4. The method of claim 1, wherein: the sodium salt is at least one of sodium perchlorate, sodium bis (trifluoromethanesulfonyl) imide, sodium trifluoromethanesulfonyl imide and sodium bis (fluorosulfonyl) imide;

the polymer matrix is at least one of polyvinylidene fluoride, polyvinylidene fluoride-hexafluoropropylene, polyethylene oxide, polyacrylonitrile, polymethyl methacrylate, polypropylene carbonate, polyurethane, polyvinyl chloride, polypropylene oxide, polyvinylidene chloride, polyphosphazine and polysiloxane;

the organic solvent is at least one of dimethylacetamide, acetonitrile, N-dimethylformamide, acetone and N-methylpyrrolidone.

5. The method of claim 1, wherein: the positive active material is NaFePO₄、FeFe(CN)₆、Na₃V₂(PO₄)₃、Na_0.61[Mn_0.27Fe_0.34Ti_0.39]O₂、Na₄Fe₃(PO₄)₂P₂O₇At least one of;

the conductive agent is at least one of Super P, Ketjen black, acetylene black, conductive graphite, carbon nanotubes, vapor grown carbon fibers and graphene.

6. The method of claim 1, wherein: the proportion of the binder formed by mixing the positive electrode active substance, the conductive agent, the polymer and the sodium salt is (7-8): 1: 1.

7. the method of claim 1, wherein: the adhesive is formed by mixing a polymer and a sodium salt, wherein the sodium salt accounts for 5-40 wt% of the polymer, and the solid content of the adhesive is 3-10 wt%.

8. A high-performance all-solid-state sodium ion battery is characterized in that: the composite type solid electrolyte battery comprises a positive plate, a solid electrolyte and a negative electrode material which are packaged in a battery shell, wherein the solid electrolyte is a fluorine-doped carbon nitride-polymer composite type solid electrolyte, and the positive plate, the fluorine-doped carbon nitride-polymer composite type solid electrolyte and the negative electrode material are assembled in a hot pressing mode.

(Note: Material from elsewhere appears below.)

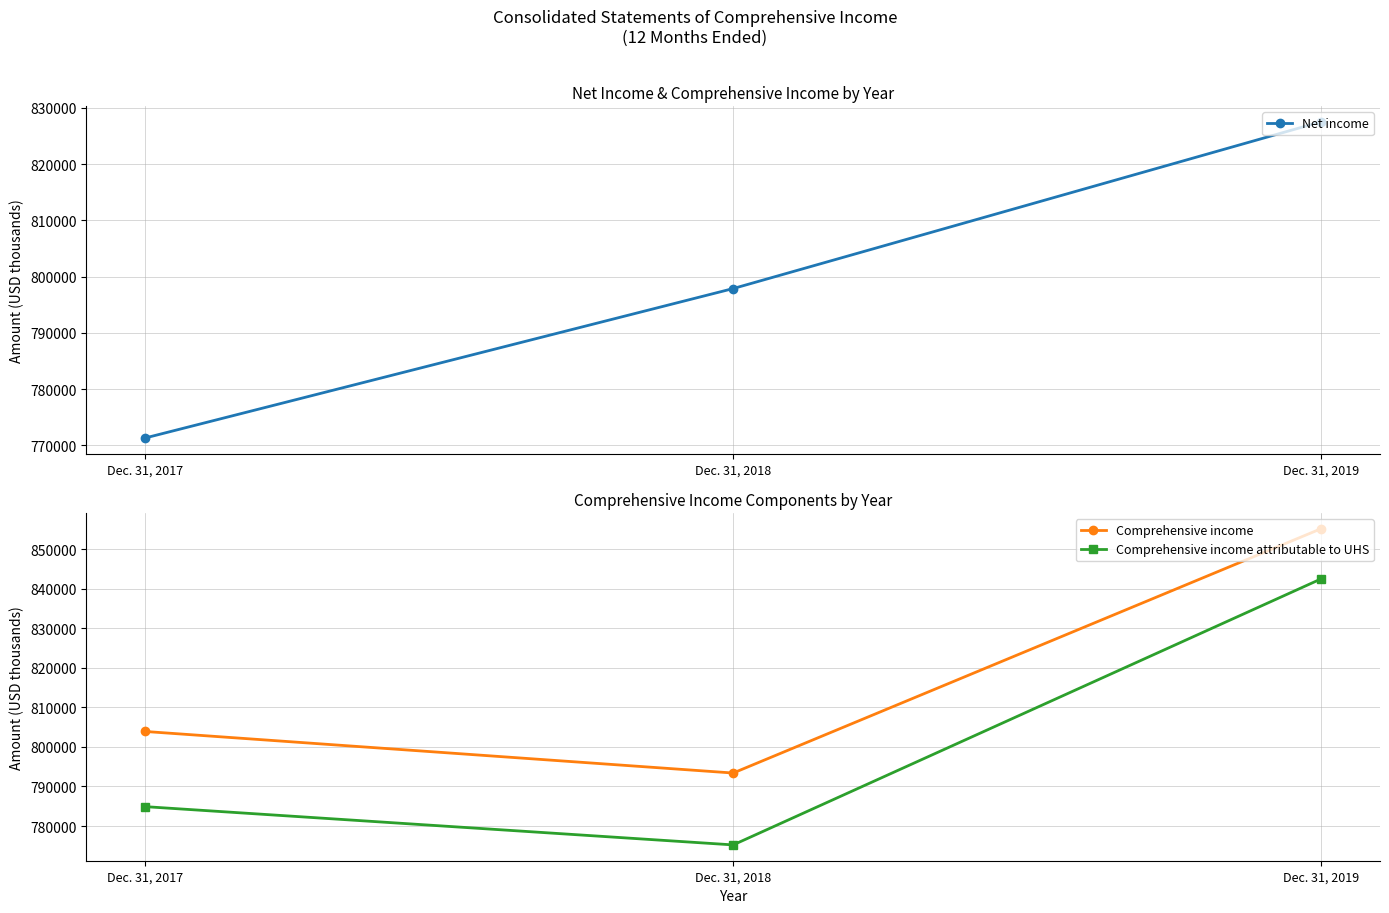

How many Comprehensive income attributable to UHS values are between 775219 and 842505?

3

9. The sodium-ion battery of claim 8, wherein: the preparation process of the solid electrolyte comprises the following steps:

mixing 20 parts of carbon nitride precursor and 1-10 parts of fluorine source by weight, and then carrying out heat treatment, and keeping the temperature at 450-600 ℃ for 2-5 hours to obtain fluorine-doped carbon nitride powder A; and then mixing and stirring 0.1-1 part of the powder A, 0.2-0.8 part of sodium salt, 2 parts of a polymer matrix and an organic solvent to obtain a mixed solution B, performing film forming treatment on the mixed solution B, and drying to obtain the fluorine-doped carbon nitride-polymer composite solid electrolyte.

10. The sodium-ion battery of claim 8, wherein: the negative electrode material is a sodium sheet or a sodium foil, and the battery shell is a button battery shell or an aluminum-plastic film.